There is also a function called ai_query()
which enables you to invoke models hosted in the Mosaic Model Serving platform. It basically calls LLM or ML models via their REST API’s.
This is incredibly powerful and we have used this to invoke foundational models, custom agents, and agents created via Agent Bricks.
Let’s talk about a few use cases we are working on to cement these concepts.
🤖 Use Cases
There are a few use cases we are working on, some are in production, while others are still in development.
🏷️ Classification
We are pulling incidents out of our EAM (Enterprise Asset Management System) into our Lakehouse. Inside the incidents table is a free text description field where operators in the Permian Basin manually record details whenever an incident occurs. These incidents can range from minor events, like a worker tripping on site, to more serious safety or equipment issues.
We applied the ai_classify()
function to that free text description field to enable an LLM to categorize it.
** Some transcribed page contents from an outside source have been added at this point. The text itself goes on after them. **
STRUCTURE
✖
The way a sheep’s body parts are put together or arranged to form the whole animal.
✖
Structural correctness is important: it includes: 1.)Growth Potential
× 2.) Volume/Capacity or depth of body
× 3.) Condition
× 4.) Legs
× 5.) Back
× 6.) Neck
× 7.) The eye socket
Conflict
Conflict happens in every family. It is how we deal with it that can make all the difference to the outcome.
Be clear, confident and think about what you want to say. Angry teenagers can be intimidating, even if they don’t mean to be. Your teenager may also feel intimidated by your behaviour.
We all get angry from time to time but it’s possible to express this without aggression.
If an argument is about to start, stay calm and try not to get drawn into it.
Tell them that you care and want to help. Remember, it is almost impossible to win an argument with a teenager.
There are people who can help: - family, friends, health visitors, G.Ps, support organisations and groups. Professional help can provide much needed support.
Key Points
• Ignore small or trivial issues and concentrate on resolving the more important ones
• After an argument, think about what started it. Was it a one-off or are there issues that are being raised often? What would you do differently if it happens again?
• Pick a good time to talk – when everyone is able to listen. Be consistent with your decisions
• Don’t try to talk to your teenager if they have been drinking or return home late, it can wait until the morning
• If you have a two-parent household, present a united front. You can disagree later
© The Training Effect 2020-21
Our SQL function looked similar to the example below:
SELECT
description,
ai_classify(
description,
ARRAY(
'personal safety',
'equipment/mechanical failure',
'process/operational upset',
'environmental',
'vehicle/transportation',
'fire/explosion',
'regulatory/compliance'
)
) AS category
FROM
incidents
LIMIT 10;
We then created a new column called ai_generated_category
and worked with the end users to define what ‘good’ looked like.
This data was presented in a PowerBI report and provided efficiency gains when generating reports on incident trends at our facilities.
📝 Summarization
Plains Midstream is going through a large divestiture effort right now and there is a lot of data that needs to be analyzed in an incredibly short window of time.
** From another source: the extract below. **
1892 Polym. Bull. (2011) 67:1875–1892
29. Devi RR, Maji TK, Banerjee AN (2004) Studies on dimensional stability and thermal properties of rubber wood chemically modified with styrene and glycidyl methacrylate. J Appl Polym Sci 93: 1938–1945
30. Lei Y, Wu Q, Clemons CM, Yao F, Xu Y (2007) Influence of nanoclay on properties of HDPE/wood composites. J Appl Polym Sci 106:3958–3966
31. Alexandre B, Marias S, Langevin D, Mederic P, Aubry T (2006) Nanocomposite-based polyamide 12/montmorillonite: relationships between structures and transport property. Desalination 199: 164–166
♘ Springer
Amongst other things, contracts dating back to the 80’s must be reviewed and bucketed into categories of ‘review’, ‘divest’, or ‘retain’.
There are several data points that need to be evaluated to make an informed choice as to what bucket to put that contract into.
For example:
- Does that contract contain a sold or retained asset?
- What legal entity is mentioned in the contract?
- Are there any clauses like right of first refusal or change of control defined in the contract?
To help with the analysis and indexing of 20,000+ contracts, we decided to leverage Agent Bricks Custom LLM agent.
Leveraging that agent allows us to guide it by specifying fields like:
- ‘Identify ROFR Clause if it exists. Make sure to identify the section where it exists.’
- ‘Identify if any sold assets are mentioned. Leverage the list below to identify the sold assets:’
- ‘Identify legal entity if it exists. Make sure to identify the section where it exists.’
Once the agent is created, we can invoke this ‘at scale’ across all 20,000+ contracts via a SQL statement like so:
SELECT
file_name,
ocr_text,
ai_query(
't2t-1234-endpoint',
ocr_text,
failOnError => false
).result AS ai_summary
FROM catalog.schema.table
This enables us to expose a summary of the contract so the lawyers can easily glance at the salient information for the divestiture.
We then leveraged Databricks Apps to create a custom front-end application where the lawyers could select the original PDF and contrast it with the AI-generated summary to ensure we are providing the source file that the LLM used to generate the summary.
🧩 Structuring Data
The last use case I want to talk about is adding structure to unstructured data. We leverage the AI extract function called ai_extract()
. Providing OCR’d text to this function lets you extract structured fields from it.
We parsed this structured data downstream, wrote it to a delta table, and then set up a Genie Space where an LLM can write SQL queries for you based on natural language input.
🥳 Conclusion
Generative AI is still evolving, and while the hype is real, the most tangible value I’ve seen so far comes from integrating AI into existing data workflows, especially through batch inference. Whether it’s classifying incidents, summarizing contracts, or structuring messy data, the impact is clear when AI is applied thoughtfully and with the end user in mind. There’s still plenty to learn, but focusing on practical use cases is where the real progress happens.